We ingested 2 million records on this instance (each record has about 7 bins, mostly integer and a couple of string type)
We're using the count UDF described on your website to get a row count. Executing a query like "aggregate count() on <ns>.<set> takes 1.4 secs as measured using aql. While this query is executing, top shows barely 3/4 cores are used out of 40 with utilization around 45%. The rest are idle. Also, most of the memory on this box is also available for use.
The question is - What is preventing us from getting a millsecond response time for this miniscule data when CPU/memory are obviously not a limiting factors? Do we need to tweak any other configuration parameter?
These results were captured after executing "afterburner.sh" script.
Not sure if the following applies but I remember to have seen a lua instance pool size set to about 5 instances. Not sure if it was client- or serverside configuration. Anyways, if you want only counters I would not use UDFs. I had a similiar usecase where I needed to get a count on something and ended up implementing one in application logic using only AS kvs-functionality (incrementing a counter record on inserts, decrementing on deletes) which provides me with sub-millisecond response no matter what ( o(log(1) ).
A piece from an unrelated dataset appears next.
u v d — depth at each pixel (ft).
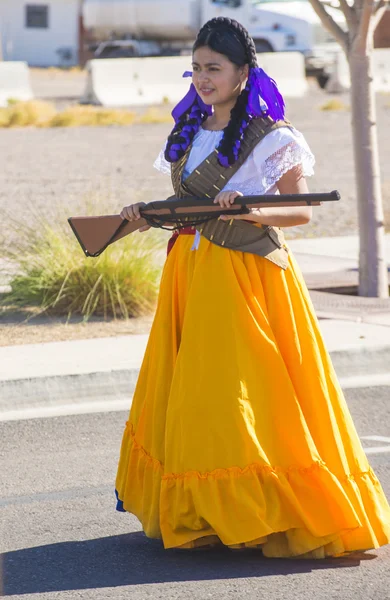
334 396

Aggregation counts will become slower and slower with every new entry ( o(log(n) ) and I think you shouldn’t consider any stream UDF as ‘realtime’ as they may take a few secs or even longer.
Unrelated to UDFs, make sure your transaction-queues and service-threads are configured to the number of cores as described in the configuration reference.
As Manuel described, UDFs are added functionality to the key-value operations, using Lua scripts. The server includes LuaJIT which should provide better performance for repeated calls, but still not at the same order of speed as the core key-value operations. If you try to run the same command through AQL several times in a row does the execution time improve?